Segment Open
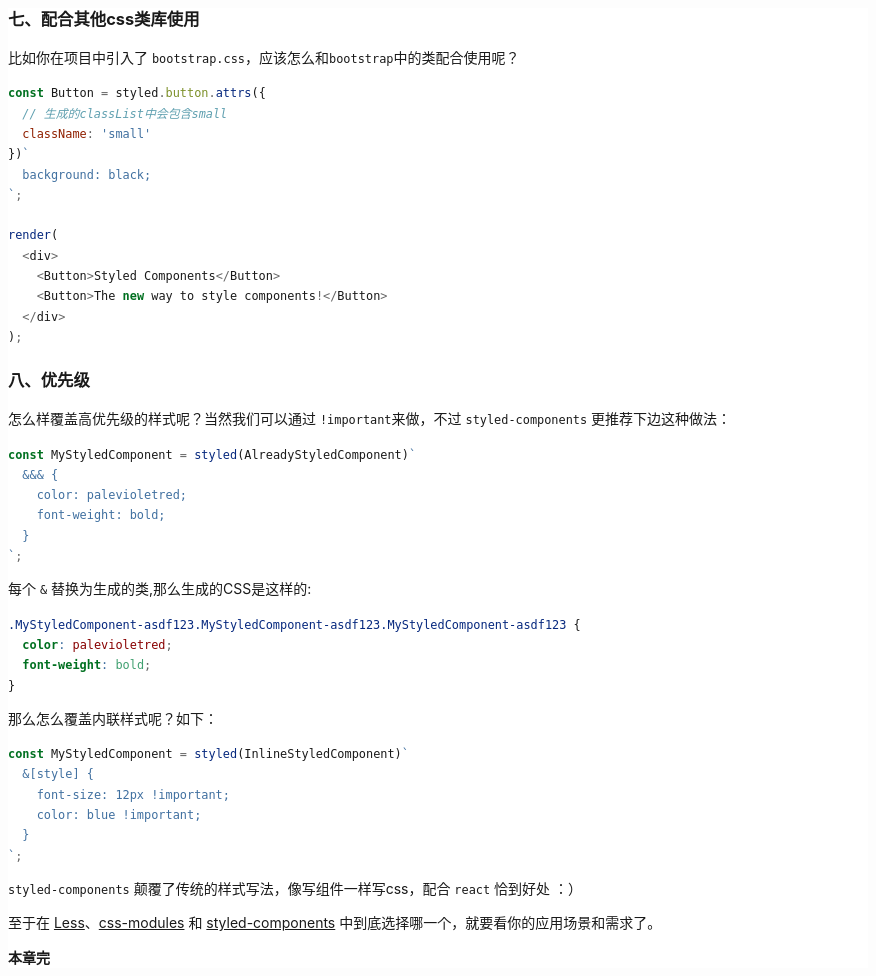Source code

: ### 七、配合其他css类库使用

比如你在项目中引入了 `bootstrap.css`，应该怎么和`bootstrap`中的类配合使用呢？

```javascript
const Button = styled.button.attrs({
  // 生成的classList中会包含small
  className: 'small'
})`
  background: black;
`;

render(
  <div>
    <Button>Styled Components</Button>
    <Button>The new way to style components!</Button>
  </div>
);
```

### 八、优先级

怎么样覆盖高优先级的样式呢？当然我们可以通过 `!important`来做，不过 `styled-components` 更推荐下边这种做法：

```javascript
const MyStyledComponent = styled(AlreadyStyledComponent)`
  &&& {
    color: palevioletred;
    font-weight: bold;
  }
`;
```

每个 `&` 替换为生成的类,那么生成的CSS是这样的:

```css
.MyStyledComponent-asdf123.MyStyledComponent-asdf123.MyStyledComponent-asdf123 {
  color: palevioletred;
  font-weight: bold;
}
```

那么怎么覆盖内联样式呢？如下：

```javascript
const MyStyledComponent = styled(InlineStyledComponent)`
  &[style] {
    font-size: 12px !important;
    color: blue !important;
  }
`;
```

`styled-components` 颠覆了传统的样式写法，像写组件一样写css，配合 `react` 恰到好处 ：）

至于在 [Less](https://github.com/less/less.js)、[css-modules](https://github.com/css-modules/css-modules) 和 [styled-components](https://github.com/styled-components/styled-components) 中到底选择哪一个，就要看你的应用场景和需求了。

**本章完**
Segment Closed
# Task details
Beginning with the first entry above, reproduce every line verbatim until the line with "那么怎么覆盖内联样式呢？如下：", which is included too; omit pictures.

# Task answer
Source code

: ### 七、配合其他css类库使用

比如你在项目中引入了 `bootstrap.css`，应该怎么和`bootstrap`中的类配合使用呢？

```javascript
const Button = styled.button.attrs({
  // 生成的classList中会包含small
  className: 'small'
})`
  background: black;
`;

render(
  <div>
    <Button>Styled Components</Button>
    <Button>The new way to style components!</Button>
  </div>
);
```

### 八、优先级

怎么样覆盖高优先级的样式呢？当然我们可以通过 `!important`来做，不过 `styled-components` 更推荐下边这种做法：

```javascript
const MyStyledComponent = styled(AlreadyStyledComponent)`
  &&& {
    color: palevioletred;
    font-weight: bold;
  }
`;
```

每个 `&` 替换为生成的类,那么生成的CSS是这样的:

```css
.MyStyledComponent-asdf123.MyStyledComponent-asdf123.MyStyledComponent-asdf123 {
  color: palevioletred;
  font-weight: bold;
}
```

那么怎么覆盖内联样式呢？如下：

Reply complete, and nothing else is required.